What to work on | Without the images, repeat every line of the listing exactly.

(Beginning of Dataset content)

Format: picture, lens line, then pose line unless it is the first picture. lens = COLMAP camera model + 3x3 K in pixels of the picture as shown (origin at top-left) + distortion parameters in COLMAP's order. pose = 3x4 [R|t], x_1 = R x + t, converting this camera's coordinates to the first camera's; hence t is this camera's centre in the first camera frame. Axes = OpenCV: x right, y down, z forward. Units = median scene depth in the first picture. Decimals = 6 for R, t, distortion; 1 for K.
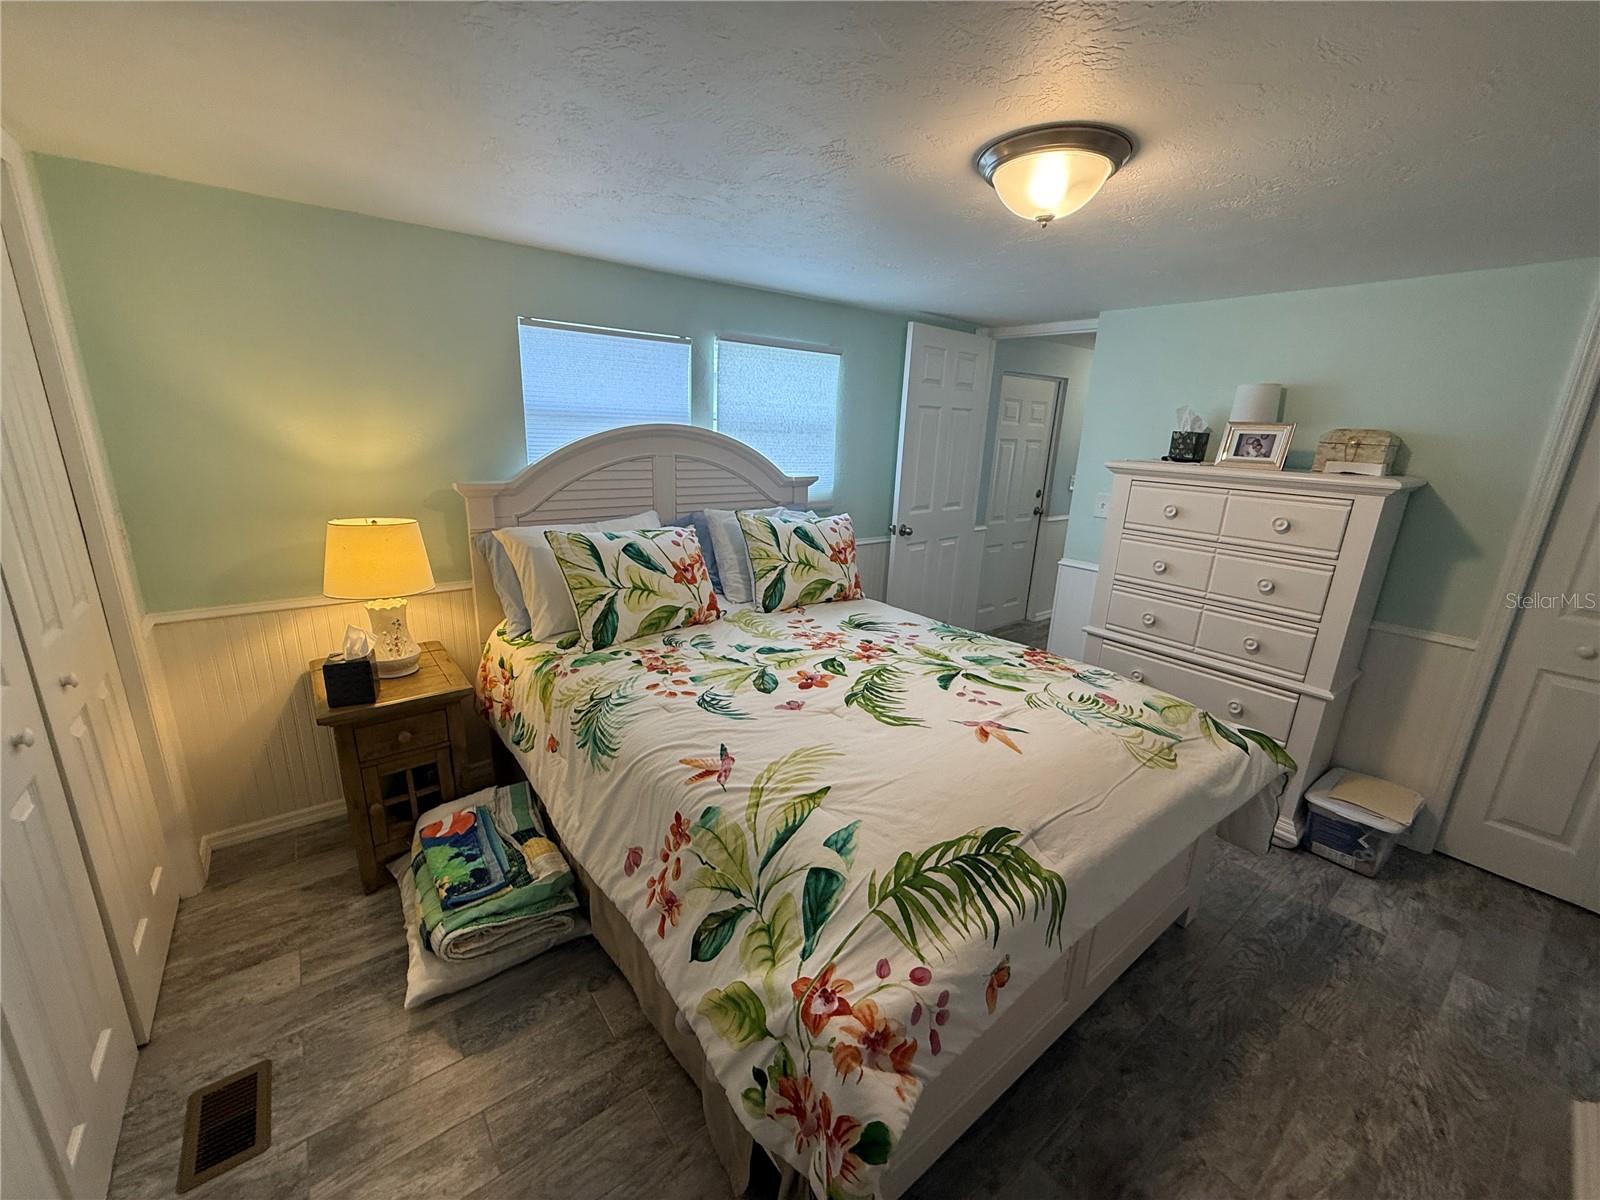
lens RADIAL K [[635.3, 0, 796.6], [0, 635.3, 598.6], [0, 0, 1]] dist [-0.000207, 0.000625]
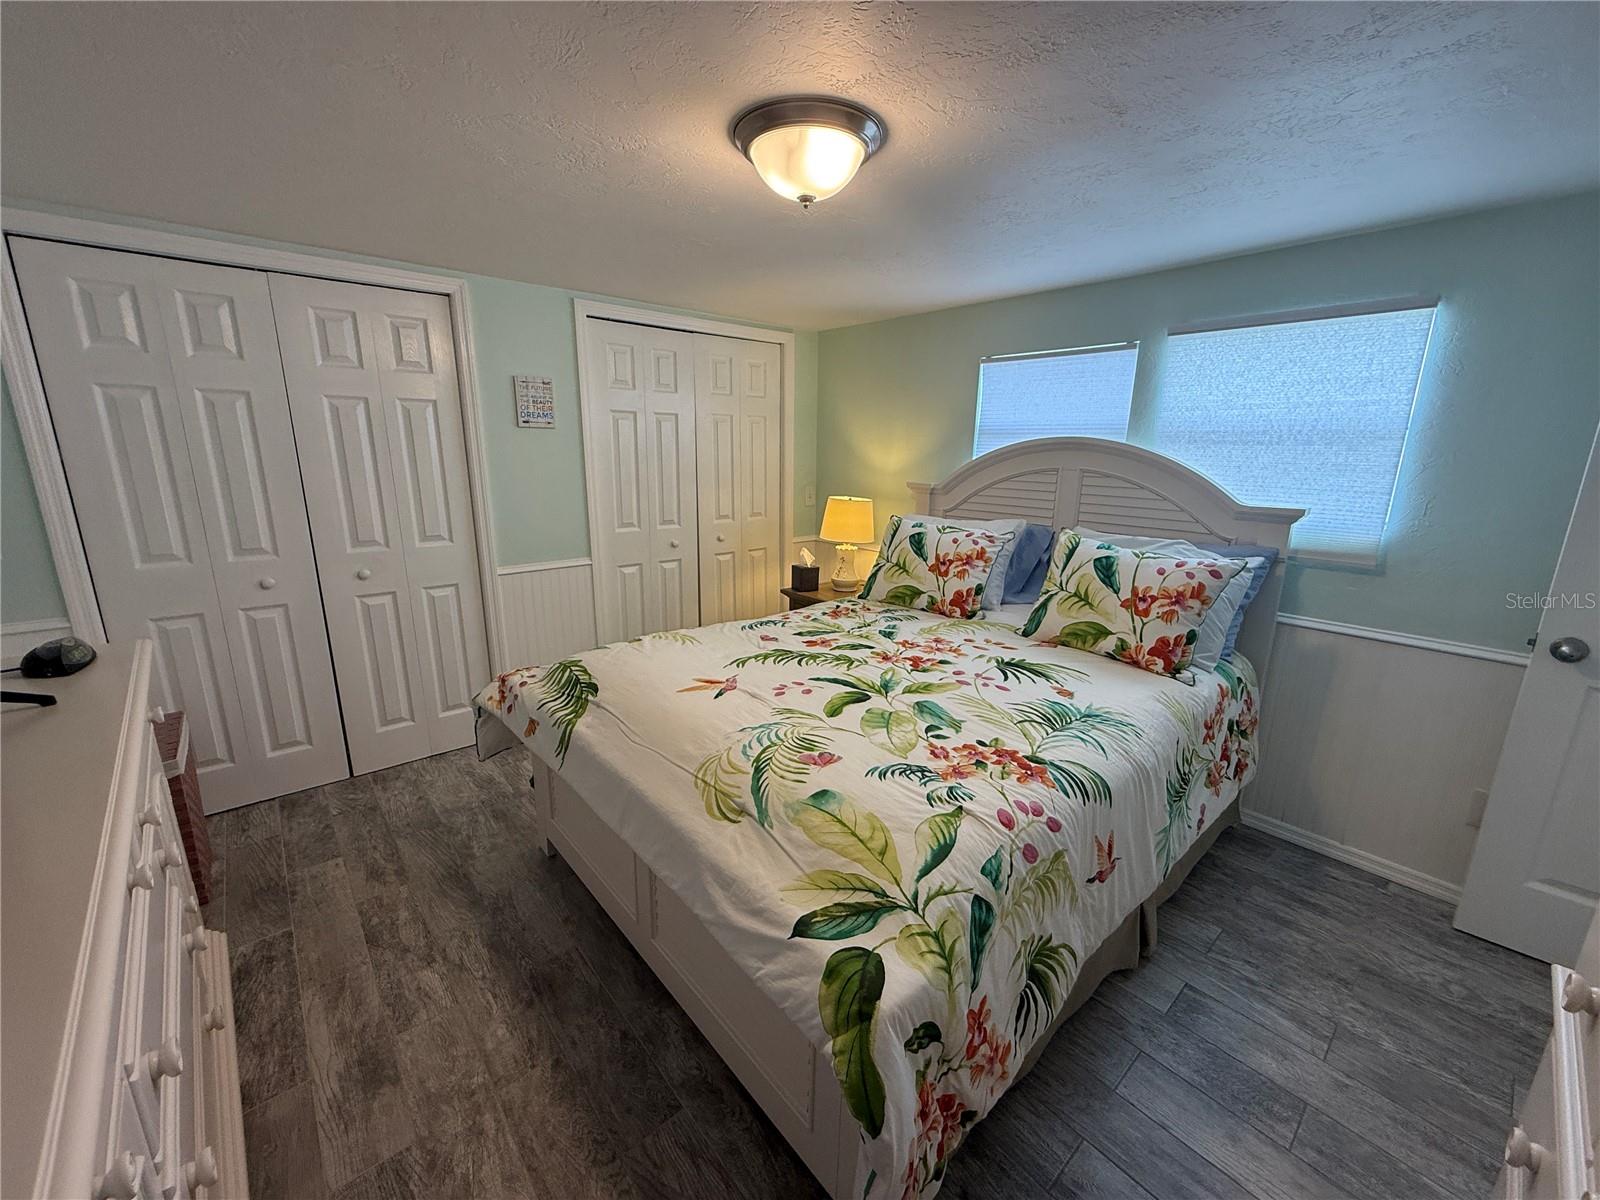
lens RADIAL K [[635.3, 0, 796.6], [0, 635.3, 598.6], [0, 0, 1]] dist [-0.000207, 0.000625]
pose [[0.055363, 0.201912, -0.977838, 1.017939], [-0.271837, 0.945393, 0.179822, -0.130109], [0.960750, 0.255857, 0.107227, 0.719041]]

(End of Dataset content)

Exercise result |
Format: picture, lens line, then pose line unless it is the first picture. lens = COLMAP camera model + 3x3 K in pixels of the picture as shown (origin at top-left) + distortion parameters in COLMAP's order. pose = 3x4 [R|t], x_1 = R x + t, converting this camera's coordinates to the first camera's; hence t is this camera's centre in the first camera frame. Axes = OpenCV: x right, y down, z forward. Units = median scene depth in the first picture. Decimals = 6 for R, t, distortion; 1 for K.
lens RADIAL K [[635.3, 0, 796.6], [0, 635.3, 598.6], [0, 0, 1]] dist [-0.000207, 0.000625]
lens RADIAL K [[635.3, 0, 796.6], [0, 635.3, 598.6], [0, 0, 1]] dist [-0.000207, 0.000625]
pose [[0.055363, 0.201912, -0.977838, 1.017939], [-0.271837, 0.945393, 0.179822, -0.130109], [0.960750, 0.255857, 0.107227, 0.719041]]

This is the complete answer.